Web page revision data
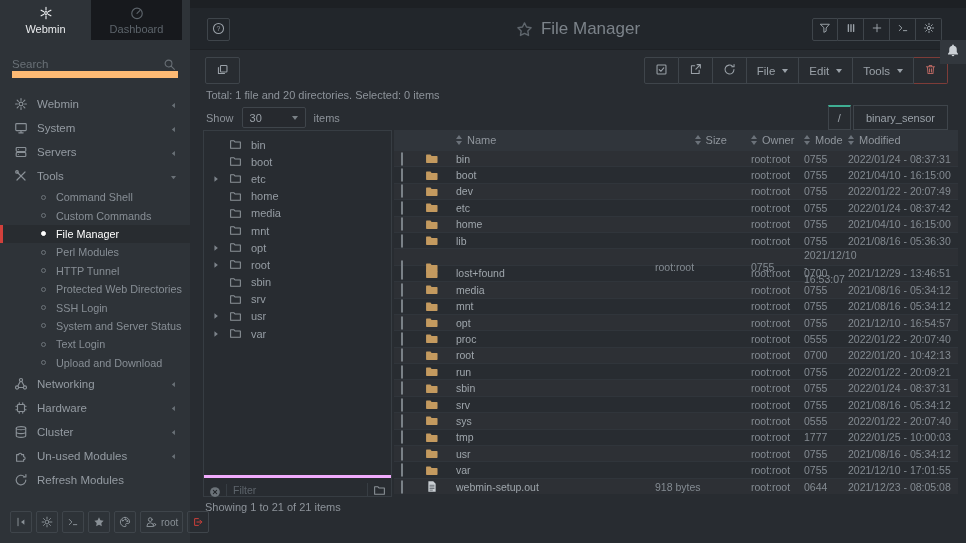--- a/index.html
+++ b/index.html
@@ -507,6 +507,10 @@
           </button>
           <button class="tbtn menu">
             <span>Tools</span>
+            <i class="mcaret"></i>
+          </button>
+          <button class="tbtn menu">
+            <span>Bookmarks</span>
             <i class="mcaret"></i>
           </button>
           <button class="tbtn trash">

* * *

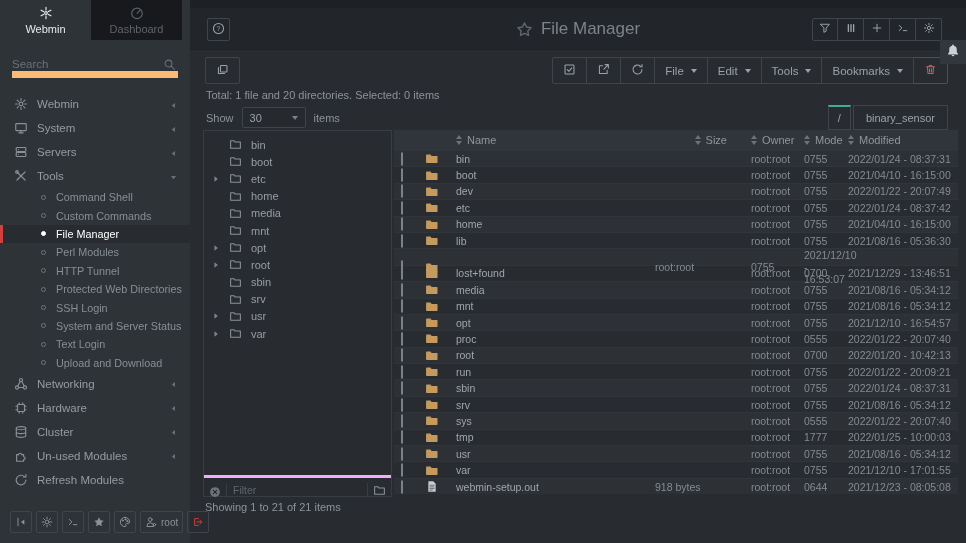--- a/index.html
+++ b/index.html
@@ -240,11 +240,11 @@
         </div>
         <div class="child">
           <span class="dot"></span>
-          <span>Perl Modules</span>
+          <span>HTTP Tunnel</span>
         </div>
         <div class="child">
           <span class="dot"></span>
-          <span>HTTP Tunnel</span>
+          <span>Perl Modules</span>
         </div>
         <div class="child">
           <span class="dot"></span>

REQUIRED ACTION »
Would you copy out each line of the records above where the word "Perl" occurs?

OUTPUT BELOW »
-          <span>Perl Modules</span>
+          <span>Perl Modules</span>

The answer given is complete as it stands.